I love it when he calls me Gregory.

Heyy Mister

 It’s a little after midnight in Richmond, El Sobrante or wherever. Cities off the shittiest part of I-80.  I never lived north of Emeryville because of this.  Never lived in Berkeley because of the college students and boomers who call the police when you park in front of their house, and because of the freeway. I guess freeways play a part in my choices.

 

My phone vibrates. I accept the ride and follow the directions, down the hill, past the old mall, and into the vast darkness of a city I don’t know.  Dim lights have no effect on the dark night.

 

Midnight marks the shift from regular rides to drunk rides. It’s mid-week, though, so I should be ok. I never work weekends because of this hazard, and because weekend rides usually involve two or more people in the back. During the week it’s primarily solo riders. If Uber could guarantee

solos riders only, I’d be on board.

 

The app says 4 minutes away.

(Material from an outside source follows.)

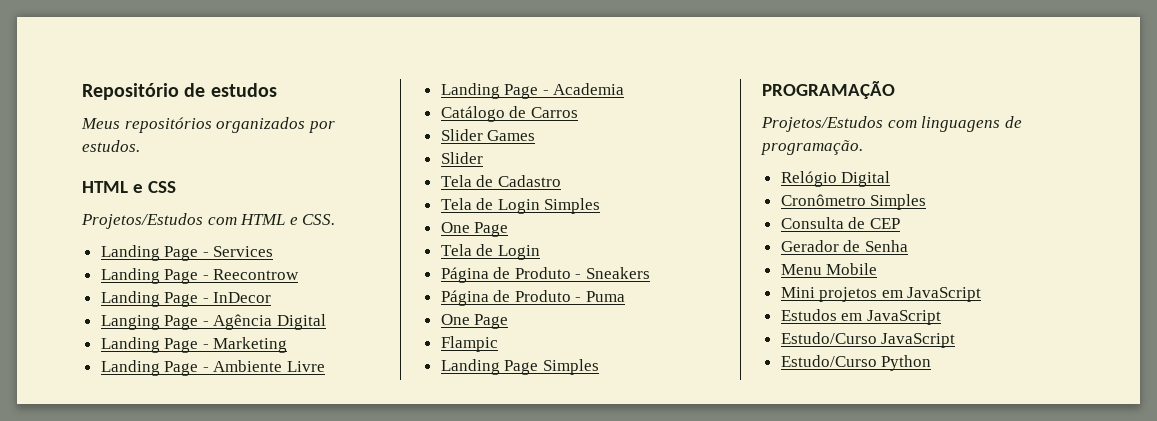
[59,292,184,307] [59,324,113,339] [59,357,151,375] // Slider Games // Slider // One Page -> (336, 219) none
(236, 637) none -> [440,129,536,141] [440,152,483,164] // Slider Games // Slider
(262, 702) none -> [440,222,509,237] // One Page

The phone buzzes. I look over while looking forward. It’s never easy to read, even in the daytime. The distance from eye to phone is in the grey area of vision. It’s the 18’ to 24” zone where distance and reader glasses are ineffective. I squint and look more at the phone than the road.

 

“Can you take us to McDonald’s?” I pull over. I’m not taking them to McDonald’s. I resist the urge to reply, “Fuck no!” 

 

I click through the app trying to figure out how to cancel the ride. I’ve canceled other rides, but it’s a process, a process I don’t remember. I give up and Google it. First up is a video - a 2-minute video of how to cancel a ride. I fast-forward through it and figure it out.

 

My phone vibrates. “heyy mister?” The two “y’s” bug me. I cancel the ride.